Data records

:::

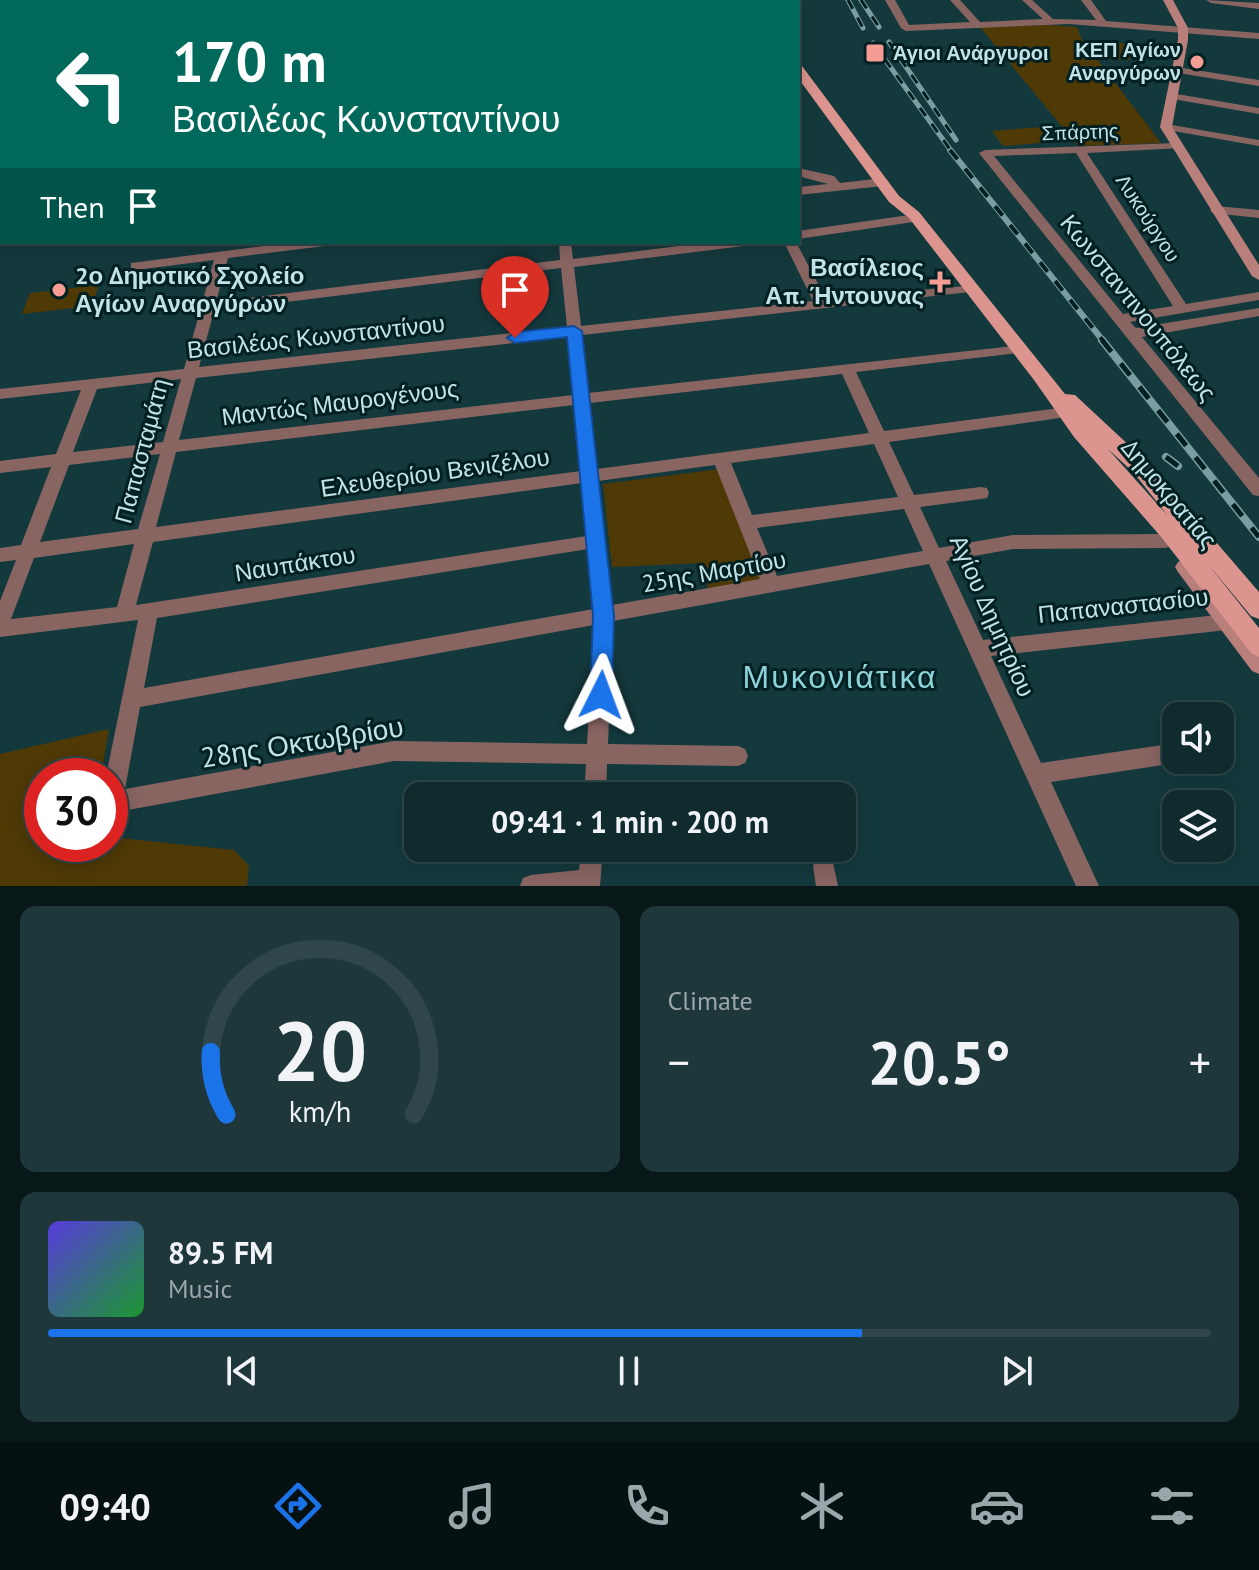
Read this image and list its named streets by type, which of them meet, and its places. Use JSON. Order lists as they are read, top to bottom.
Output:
{
  "streets": {
    "main road": ["Δημοκρατίας"],
    "street": [
      "Σπάρτης",
      "Λυκούργου",
      "Κωνσταντινουπόλεως",
      "Βασιλέως Κωνσταντίνου",
      "Μαντώς Μαυρογένους",
      "Παπασταμάτη",
      "Ελευθερίου Βενιζέλου",
      "Ναυπάκτου",
      "25ης Μαρτίου",
      "Παπαναστασίου",
      "Αγίου Δημητρίου",
      "28ης Οκτωβρίου"
    ]
  },
  "crossings": [
    ["Σπάρτης", "Λυκούργου"],
    ["Σπάρτης", "Κωνσταντινουπόλεως"],
    ["Βασιλέως Κωνσταντίνου", "Παπασταμάτη"],
    ["Βασιλέως Κωνσταντίνου", "Δημοκρατίας"],
    ["Μαντώς Μαυρογένους", "Παπασταμάτη"],
    ["Μαντώς Μαυρογένους", "Δημοκρατίας"],
    ["Μαντώς Μαυρογένους", "Αγίου Δημητρίου"],
    ["Παπασταμάτη", "Ελευθερίου Βενιζέλου"],
    ["Παπασταμάτη", "Ναυπάκτου"],
    ["Ελευθερίου Βενιζέλου", "Δημοκρατίας"],
    ["Ελευθερίου Βενιζέλου", "Αγίου Δημητρίου"],
    ["Ναυπάκτου", "28ης Οκτωβρίου"],
    ["25ης Μαρτίου", "Αγίου Δημητρίου"],
    ["25ης Μαρτίου", "28ης Οκτωβρίου"],
    ["Παπαναστασίου", "Αγίου Δημητρίου"]
  ],
  "districts": ["Μυκονιάτικα"],
  "places": {
    "transit": ["Άγιοι Ανάργυροι"],
    "other": ["ΚΕΠ Αγίων Αναργύρων", "2ο Δημοτικό Σχολείο Αγίων Αναργύρων"],
    "health": ["Βασίλειος Απ. Ήντουνας"]
  },
  "page": {
    "turn": ["170 m", "Βασιλέως Κωνσταντίνου"],
    "then": "Then",
    "limit": "30",
    "trip": "09:41 · 1 min · 200 m",
    "tile": "Climate",
    "heat": ["−", "20.5°", "+"],
    "song": ["89.5 FM", "Music"],
    "tabs": "09:40",
    "gauge": ["20", "km/h"]
  }
}
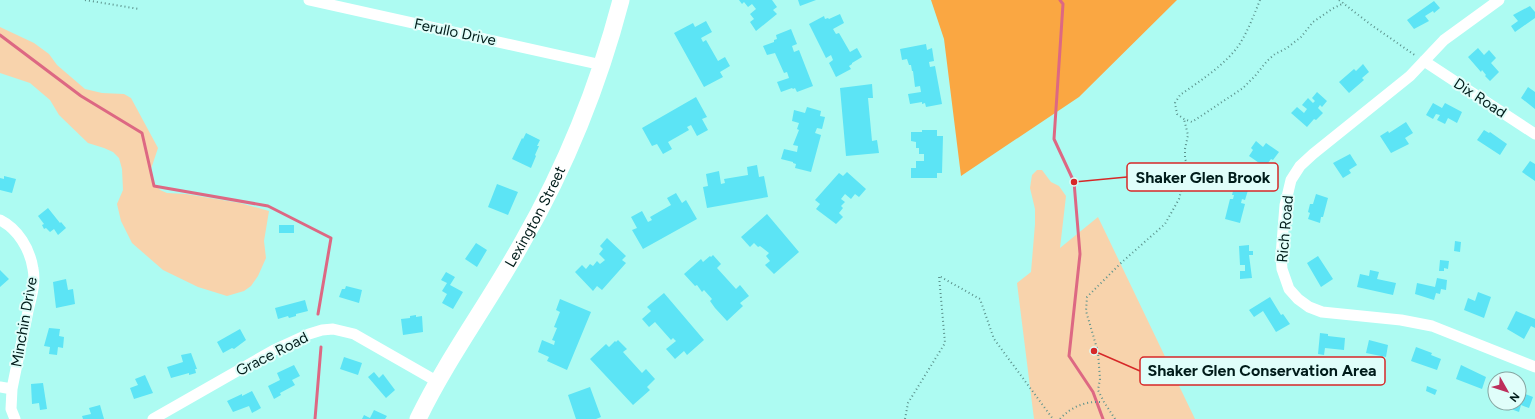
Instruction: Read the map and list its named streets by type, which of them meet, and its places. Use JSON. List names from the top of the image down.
{
  "streets": {
    "main road": ["Lexington Street"],
    "street": [
      "Ferullo Drive",
      "Dix Road",
      "Rich Road",
      "Minchin Drive",
      "Grace Road"
    ]
  },
  "crossings": [
    ["Ferullo Drive", "Lexington Street"],
    ["Dix Road", "Rich Road"],
    ["Lexington Street", "Grace Road"]
  ],
  "places": ["Shaker Glen Brook", "Shaker Glen Conservation Area"],
  "north": "bottom right"
}
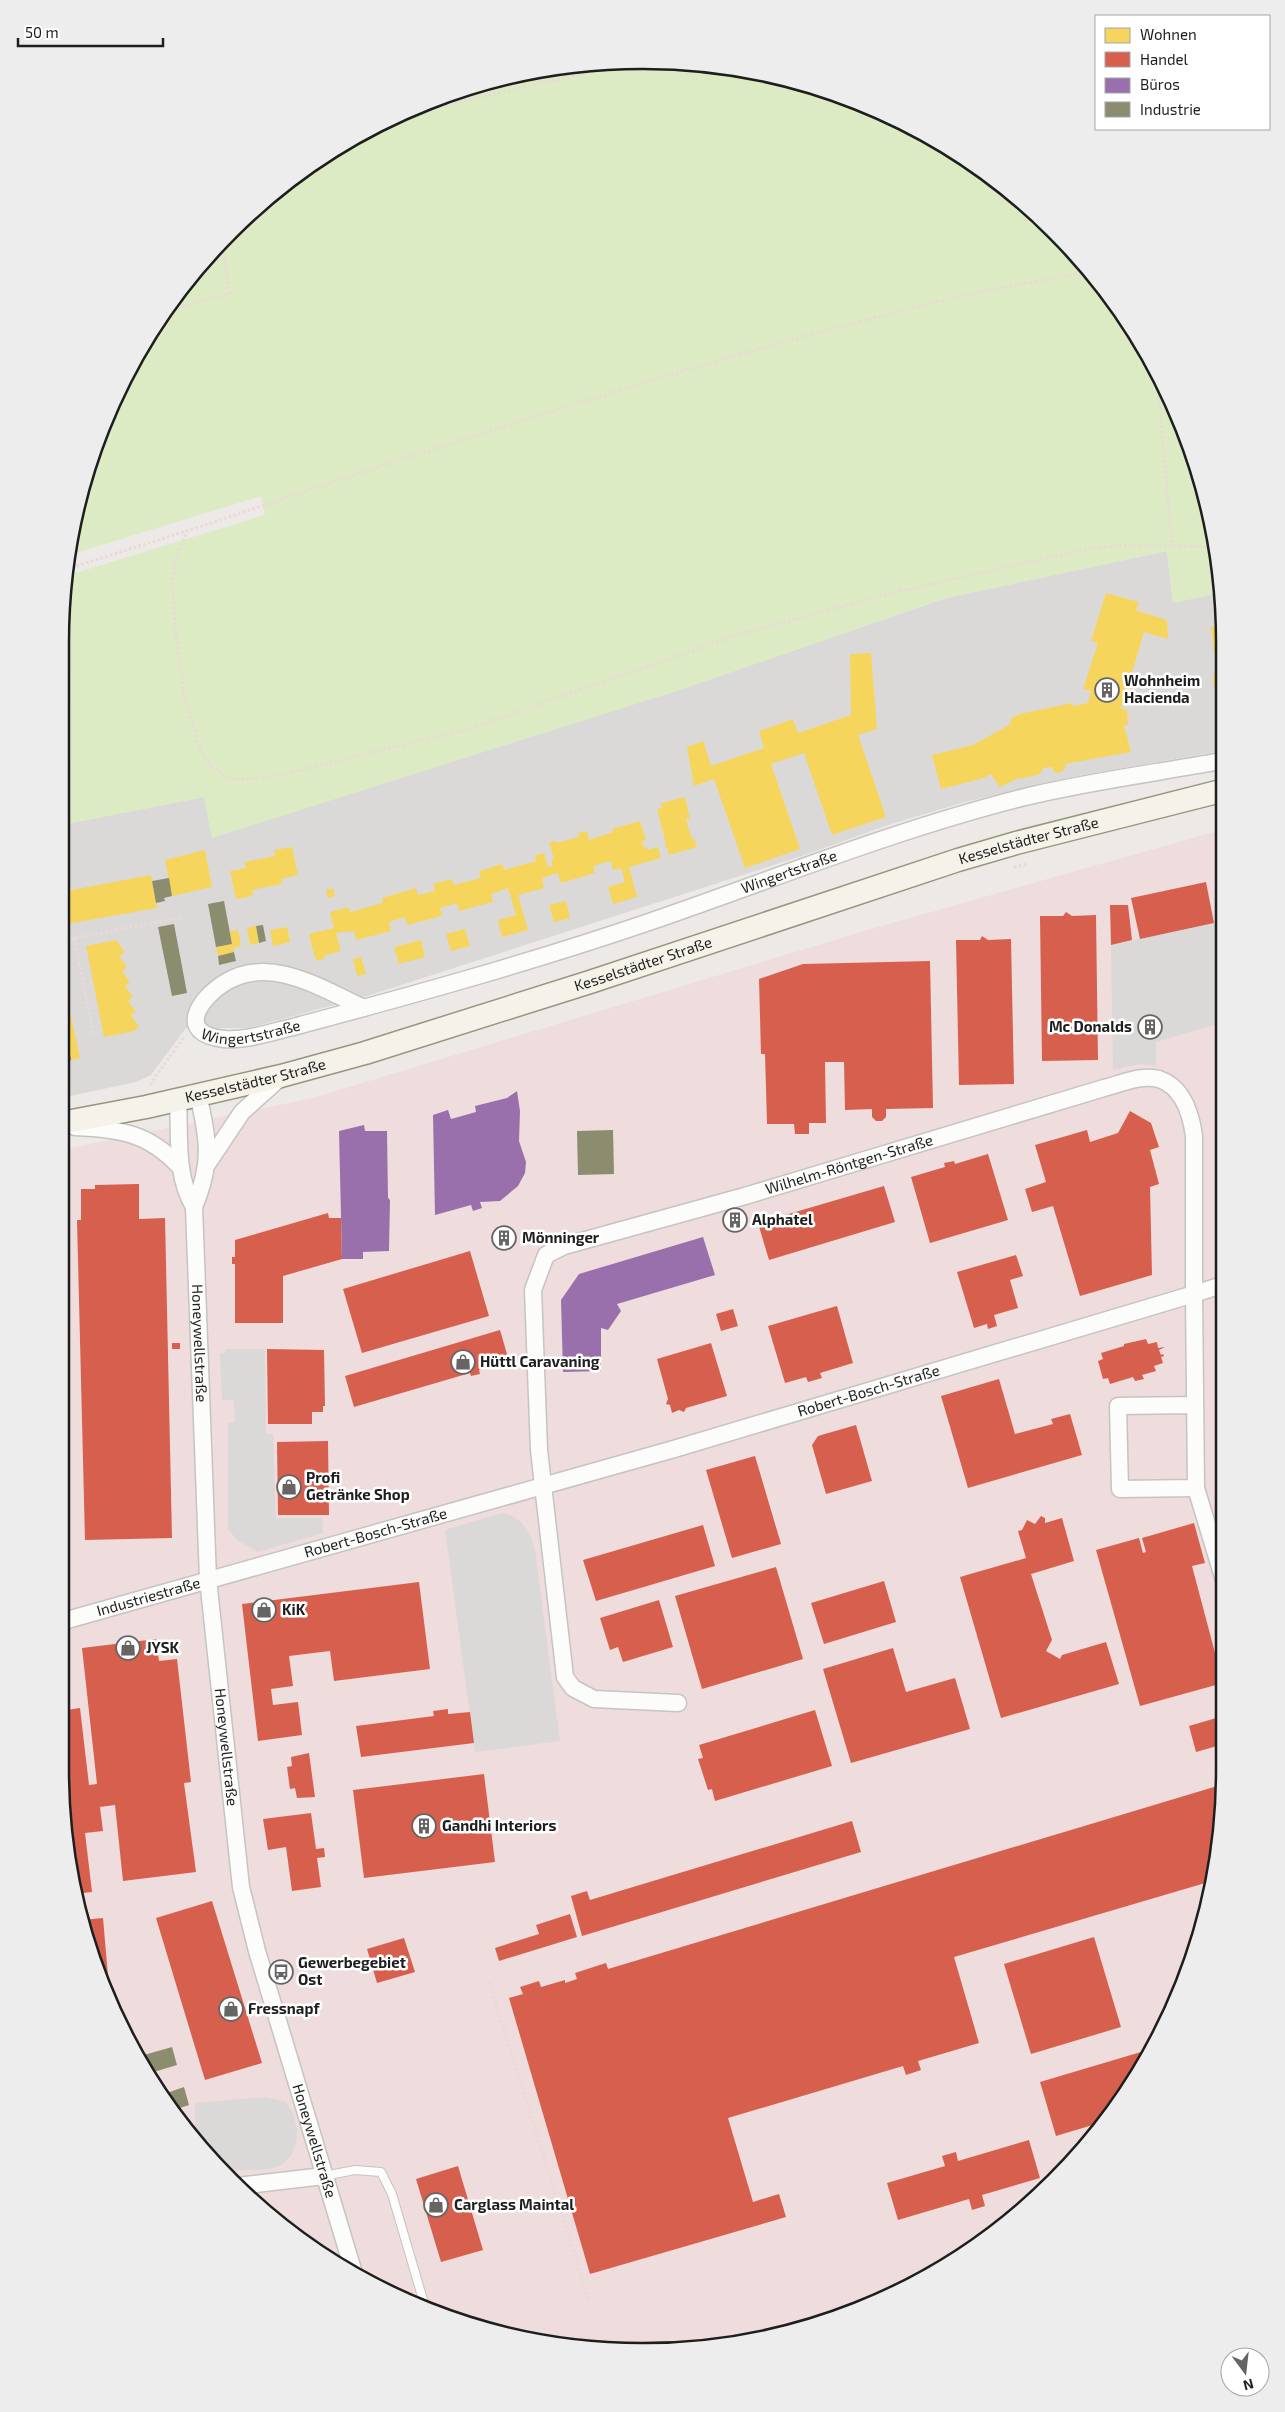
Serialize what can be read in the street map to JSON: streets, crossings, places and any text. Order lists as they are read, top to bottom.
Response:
{
  "streets": {
    "main road": ["Kesselstädter Straße"],
    "street": [
      "Wingertstraße",
      "Wilhelm-Röntgen-Straße",
      "Honeywellstraße",
      "Robert-Bosch-Straße",
      "Industriestraße"
    ]
  },
  "crossings": [
    ["Kesselstädter Straße", "Honeywellstraße"],
    ["Wilhelm-Röntgen-Straße", "Robert-Bosch-Straße"],
    ["Honeywellstraße", "Robert-Bosch-Straße"],
    ["Honeywellstraße", "Industriestraße"],
    ["Robert-Bosch-Straße", "Industriestraße"]
  ],
  "places": {
    "building": [
      "Wohnheim Hacienda",
      "Mc Donalds",
      "Alphatel",
      "Mönninger",
      "Gandhi Interiors"
    ],
    "shop": [
      "Hüttl Caravaning",
      "Profi Getränke Shop",
      "KiK",
      "JYSK",
      "Fressnapf",
      "Carglass Maintal"
    ],
    "bus stop": ["Gewerbegebiet Ost"]
  },
  "legend": [
    "Wohnen",
    "Handel",
    "Büros",
    "Industrie"
  ],
  "scale_bar": "50 m",
  "north": "bottom"
}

:::

- [WORK ORDER]: Your task is to copy every line of the entries that contains the string "Bosch".

- [COMPLETED TASK]:
      "Robert-Bosch-Straße",
    ["Wilhelm-Röntgen-Straße", "Robert-Bosch-Straße"],
    ["Honeywellstraße", "Robert-Bosch-Straße"],
    ["Robert-Bosch-Straße", "Industriestraße"]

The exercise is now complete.